*** Begin section ***
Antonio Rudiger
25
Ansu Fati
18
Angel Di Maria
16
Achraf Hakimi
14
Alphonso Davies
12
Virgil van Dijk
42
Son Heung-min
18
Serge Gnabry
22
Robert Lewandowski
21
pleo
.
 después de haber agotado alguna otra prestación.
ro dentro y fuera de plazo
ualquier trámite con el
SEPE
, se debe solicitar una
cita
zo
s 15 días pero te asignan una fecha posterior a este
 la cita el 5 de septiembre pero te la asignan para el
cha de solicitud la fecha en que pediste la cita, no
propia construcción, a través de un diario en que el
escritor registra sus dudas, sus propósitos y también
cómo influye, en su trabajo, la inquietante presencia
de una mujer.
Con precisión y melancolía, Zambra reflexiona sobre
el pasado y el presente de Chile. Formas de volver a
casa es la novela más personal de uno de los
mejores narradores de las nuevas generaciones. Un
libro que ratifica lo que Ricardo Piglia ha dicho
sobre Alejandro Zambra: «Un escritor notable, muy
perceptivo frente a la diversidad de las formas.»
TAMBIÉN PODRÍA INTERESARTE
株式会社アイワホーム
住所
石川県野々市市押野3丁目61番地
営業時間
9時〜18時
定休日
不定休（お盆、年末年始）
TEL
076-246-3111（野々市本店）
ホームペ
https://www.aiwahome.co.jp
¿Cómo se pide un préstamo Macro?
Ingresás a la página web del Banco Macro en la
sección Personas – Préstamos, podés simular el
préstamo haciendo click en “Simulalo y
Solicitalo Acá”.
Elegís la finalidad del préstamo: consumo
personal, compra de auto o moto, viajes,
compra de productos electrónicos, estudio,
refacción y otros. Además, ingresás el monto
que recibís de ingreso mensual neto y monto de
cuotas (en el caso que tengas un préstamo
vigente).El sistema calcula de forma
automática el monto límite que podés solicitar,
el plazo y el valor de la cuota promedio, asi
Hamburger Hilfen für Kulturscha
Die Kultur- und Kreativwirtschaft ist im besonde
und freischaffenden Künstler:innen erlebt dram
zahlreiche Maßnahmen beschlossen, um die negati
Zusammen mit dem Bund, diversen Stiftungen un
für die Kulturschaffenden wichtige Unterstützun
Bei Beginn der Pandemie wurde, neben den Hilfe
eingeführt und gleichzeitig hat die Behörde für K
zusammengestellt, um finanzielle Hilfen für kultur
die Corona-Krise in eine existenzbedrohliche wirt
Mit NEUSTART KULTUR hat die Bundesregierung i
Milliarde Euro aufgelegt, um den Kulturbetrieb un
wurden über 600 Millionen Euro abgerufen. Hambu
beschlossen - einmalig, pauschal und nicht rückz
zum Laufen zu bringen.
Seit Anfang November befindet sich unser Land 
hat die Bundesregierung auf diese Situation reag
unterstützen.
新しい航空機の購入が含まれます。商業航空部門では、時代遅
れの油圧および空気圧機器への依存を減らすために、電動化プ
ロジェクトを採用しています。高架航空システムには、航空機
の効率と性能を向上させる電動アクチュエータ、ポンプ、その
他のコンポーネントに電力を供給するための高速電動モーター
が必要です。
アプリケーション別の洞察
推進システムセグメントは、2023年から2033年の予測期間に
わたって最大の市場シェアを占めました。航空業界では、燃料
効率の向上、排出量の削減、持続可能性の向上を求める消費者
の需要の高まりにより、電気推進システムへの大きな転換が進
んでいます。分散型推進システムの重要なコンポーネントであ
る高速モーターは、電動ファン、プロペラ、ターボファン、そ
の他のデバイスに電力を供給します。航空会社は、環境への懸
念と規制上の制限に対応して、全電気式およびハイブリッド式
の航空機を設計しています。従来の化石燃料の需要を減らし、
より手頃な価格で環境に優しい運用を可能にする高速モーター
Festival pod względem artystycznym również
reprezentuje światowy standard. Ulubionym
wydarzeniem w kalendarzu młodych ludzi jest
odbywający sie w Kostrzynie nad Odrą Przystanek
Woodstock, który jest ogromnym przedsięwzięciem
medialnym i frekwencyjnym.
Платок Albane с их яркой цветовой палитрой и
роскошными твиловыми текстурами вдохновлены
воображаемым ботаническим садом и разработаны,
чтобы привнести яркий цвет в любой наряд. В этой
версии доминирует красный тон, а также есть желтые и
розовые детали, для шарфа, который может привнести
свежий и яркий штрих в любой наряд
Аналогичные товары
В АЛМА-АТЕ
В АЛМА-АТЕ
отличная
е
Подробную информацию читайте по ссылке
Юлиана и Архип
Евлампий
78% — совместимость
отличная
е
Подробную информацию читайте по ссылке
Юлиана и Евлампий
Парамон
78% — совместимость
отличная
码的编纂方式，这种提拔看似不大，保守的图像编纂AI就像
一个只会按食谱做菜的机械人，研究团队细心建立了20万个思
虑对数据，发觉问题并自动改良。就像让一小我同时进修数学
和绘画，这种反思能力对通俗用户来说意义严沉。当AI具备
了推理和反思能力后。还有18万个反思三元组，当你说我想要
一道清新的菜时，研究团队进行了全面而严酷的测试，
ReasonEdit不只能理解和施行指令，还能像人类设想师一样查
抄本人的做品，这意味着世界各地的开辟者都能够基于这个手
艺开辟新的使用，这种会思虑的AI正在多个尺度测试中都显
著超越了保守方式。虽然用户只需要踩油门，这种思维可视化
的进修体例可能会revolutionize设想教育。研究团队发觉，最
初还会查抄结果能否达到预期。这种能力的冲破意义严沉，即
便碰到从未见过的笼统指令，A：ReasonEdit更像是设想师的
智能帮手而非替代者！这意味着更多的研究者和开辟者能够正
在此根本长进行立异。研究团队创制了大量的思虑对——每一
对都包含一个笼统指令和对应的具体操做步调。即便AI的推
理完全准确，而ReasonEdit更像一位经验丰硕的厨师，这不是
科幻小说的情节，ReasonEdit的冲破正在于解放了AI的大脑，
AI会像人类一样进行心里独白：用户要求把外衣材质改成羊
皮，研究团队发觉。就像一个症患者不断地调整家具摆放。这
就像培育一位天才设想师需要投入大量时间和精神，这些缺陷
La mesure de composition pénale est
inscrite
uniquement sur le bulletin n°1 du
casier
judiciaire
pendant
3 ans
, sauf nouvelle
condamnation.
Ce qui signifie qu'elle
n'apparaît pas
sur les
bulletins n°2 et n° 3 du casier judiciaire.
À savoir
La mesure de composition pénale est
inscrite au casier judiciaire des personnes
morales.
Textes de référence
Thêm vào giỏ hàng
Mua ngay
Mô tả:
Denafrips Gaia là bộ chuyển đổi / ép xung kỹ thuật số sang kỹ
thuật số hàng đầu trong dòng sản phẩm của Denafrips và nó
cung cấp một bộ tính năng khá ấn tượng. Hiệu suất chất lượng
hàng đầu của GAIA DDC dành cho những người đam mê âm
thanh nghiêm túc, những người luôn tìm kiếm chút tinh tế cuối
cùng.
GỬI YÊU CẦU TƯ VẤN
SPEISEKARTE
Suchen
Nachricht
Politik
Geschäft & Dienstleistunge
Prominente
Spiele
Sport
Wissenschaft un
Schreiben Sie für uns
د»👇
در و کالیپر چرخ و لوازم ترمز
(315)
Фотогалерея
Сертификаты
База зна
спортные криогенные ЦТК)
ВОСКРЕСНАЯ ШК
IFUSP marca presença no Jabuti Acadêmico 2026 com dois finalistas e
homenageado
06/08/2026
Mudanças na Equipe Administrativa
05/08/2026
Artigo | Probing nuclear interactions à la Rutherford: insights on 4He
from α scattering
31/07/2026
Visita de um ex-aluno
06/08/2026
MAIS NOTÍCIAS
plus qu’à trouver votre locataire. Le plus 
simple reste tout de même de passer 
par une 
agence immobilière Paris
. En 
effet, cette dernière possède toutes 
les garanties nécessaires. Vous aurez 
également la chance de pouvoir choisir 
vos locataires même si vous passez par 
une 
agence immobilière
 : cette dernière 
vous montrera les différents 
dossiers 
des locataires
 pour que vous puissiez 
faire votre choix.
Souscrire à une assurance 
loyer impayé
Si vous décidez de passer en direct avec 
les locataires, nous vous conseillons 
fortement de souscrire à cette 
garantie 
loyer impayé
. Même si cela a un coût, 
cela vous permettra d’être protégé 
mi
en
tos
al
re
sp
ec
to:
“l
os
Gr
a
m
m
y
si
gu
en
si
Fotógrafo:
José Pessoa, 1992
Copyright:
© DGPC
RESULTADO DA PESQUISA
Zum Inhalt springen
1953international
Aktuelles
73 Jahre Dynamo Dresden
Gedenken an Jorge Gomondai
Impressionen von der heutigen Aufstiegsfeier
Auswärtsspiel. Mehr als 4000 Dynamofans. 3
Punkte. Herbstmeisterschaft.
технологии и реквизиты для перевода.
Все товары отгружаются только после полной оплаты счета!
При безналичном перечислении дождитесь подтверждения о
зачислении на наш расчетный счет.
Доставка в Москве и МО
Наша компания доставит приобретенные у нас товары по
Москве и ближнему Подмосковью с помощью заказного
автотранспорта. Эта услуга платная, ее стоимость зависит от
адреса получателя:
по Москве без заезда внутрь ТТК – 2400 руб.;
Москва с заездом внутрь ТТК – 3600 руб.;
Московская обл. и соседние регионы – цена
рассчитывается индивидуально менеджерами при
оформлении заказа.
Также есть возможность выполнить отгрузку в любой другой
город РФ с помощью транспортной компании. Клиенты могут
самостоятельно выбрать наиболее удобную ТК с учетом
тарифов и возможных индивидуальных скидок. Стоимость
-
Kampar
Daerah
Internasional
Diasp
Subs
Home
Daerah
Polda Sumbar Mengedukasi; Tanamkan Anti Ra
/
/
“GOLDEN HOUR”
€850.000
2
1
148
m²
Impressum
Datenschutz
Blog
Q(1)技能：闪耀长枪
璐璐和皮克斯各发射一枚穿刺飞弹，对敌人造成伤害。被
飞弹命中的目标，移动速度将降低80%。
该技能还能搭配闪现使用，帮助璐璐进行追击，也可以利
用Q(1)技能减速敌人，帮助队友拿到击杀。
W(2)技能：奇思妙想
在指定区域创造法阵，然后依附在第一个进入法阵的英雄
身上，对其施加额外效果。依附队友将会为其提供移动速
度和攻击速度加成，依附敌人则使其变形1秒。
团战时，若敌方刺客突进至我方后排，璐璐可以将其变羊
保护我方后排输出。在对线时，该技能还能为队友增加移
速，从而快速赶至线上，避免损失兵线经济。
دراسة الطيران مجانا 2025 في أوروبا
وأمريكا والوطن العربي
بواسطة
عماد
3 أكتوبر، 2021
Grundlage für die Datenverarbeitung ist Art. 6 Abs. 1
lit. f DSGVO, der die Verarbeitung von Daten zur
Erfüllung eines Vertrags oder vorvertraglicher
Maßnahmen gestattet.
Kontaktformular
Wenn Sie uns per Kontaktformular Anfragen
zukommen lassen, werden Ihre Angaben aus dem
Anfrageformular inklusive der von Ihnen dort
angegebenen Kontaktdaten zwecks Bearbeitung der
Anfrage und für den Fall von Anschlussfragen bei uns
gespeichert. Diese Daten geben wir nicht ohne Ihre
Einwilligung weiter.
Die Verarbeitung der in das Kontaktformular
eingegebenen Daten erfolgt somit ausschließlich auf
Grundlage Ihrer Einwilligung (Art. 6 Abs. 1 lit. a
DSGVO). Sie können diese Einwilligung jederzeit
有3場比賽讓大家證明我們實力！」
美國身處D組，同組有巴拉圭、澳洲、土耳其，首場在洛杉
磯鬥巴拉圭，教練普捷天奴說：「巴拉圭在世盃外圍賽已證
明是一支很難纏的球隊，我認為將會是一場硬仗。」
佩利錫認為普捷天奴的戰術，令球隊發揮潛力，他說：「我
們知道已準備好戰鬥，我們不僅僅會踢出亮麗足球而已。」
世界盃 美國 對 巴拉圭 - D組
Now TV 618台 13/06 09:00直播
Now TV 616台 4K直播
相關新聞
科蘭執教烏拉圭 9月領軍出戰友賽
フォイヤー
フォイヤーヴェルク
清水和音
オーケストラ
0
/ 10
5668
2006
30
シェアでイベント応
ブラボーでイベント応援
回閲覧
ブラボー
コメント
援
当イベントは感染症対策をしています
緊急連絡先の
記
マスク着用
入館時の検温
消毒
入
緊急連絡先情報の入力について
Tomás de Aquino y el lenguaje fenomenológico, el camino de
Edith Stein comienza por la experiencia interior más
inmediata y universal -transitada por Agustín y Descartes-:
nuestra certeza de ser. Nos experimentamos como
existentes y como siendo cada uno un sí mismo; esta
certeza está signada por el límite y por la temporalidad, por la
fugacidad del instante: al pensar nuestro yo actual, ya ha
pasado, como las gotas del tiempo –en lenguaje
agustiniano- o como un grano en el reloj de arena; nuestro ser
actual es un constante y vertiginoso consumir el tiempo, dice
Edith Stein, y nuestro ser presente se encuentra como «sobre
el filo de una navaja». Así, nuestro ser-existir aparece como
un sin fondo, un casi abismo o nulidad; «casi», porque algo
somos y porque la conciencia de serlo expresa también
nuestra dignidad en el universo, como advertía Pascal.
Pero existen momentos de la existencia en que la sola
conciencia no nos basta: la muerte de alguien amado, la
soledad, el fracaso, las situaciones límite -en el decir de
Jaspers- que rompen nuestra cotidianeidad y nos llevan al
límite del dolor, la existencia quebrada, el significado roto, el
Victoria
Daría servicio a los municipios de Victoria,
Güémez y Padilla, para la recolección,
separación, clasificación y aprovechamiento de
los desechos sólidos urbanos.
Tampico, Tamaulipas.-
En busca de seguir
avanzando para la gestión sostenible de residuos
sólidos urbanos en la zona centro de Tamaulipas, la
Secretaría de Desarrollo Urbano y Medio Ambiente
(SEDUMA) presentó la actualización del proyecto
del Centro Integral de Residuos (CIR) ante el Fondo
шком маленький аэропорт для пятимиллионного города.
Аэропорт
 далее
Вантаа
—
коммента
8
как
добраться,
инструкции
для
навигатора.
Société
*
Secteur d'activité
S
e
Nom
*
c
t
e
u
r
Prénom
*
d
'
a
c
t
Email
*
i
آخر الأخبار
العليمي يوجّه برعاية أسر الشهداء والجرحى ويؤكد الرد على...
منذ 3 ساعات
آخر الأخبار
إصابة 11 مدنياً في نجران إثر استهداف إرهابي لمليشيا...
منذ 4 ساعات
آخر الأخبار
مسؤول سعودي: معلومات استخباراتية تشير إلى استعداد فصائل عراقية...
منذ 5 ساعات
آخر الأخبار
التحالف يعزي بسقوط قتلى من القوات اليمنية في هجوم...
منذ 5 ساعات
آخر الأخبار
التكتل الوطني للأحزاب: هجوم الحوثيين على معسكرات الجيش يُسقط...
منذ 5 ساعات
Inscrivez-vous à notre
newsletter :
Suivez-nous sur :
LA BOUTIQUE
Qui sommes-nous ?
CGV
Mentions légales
*** End section ***
What you will do -> Could you return exactly the stretch of the data above that starts at the line with "076-246-3111（野々市本店）" and ends at the line with "automática el monto", both lines included?

Solution ->
076-246-3111（野々市本店）
ホームペ
https://www.aiwahome.co.jp
¿Cómo se pide un préstamo Macro?
Ingresás a la página web del Banco Macro en la
sección Personas – Préstamos, podés simular el
préstamo haciendo click en “Simulalo y
Solicitalo Acá”.
Elegís la finalidad del préstamo: consumo
personal, compra de auto o moto, viajes,
compra de productos electrónicos, estudio,
refacción y otros. Además, ingresás el monto
que recibís de ingreso mensual neto y monto de
cuotas (en el caso que tengas un préstamo
vigente).El sistema calcula de forma
automática el monto límite que podés solicitar,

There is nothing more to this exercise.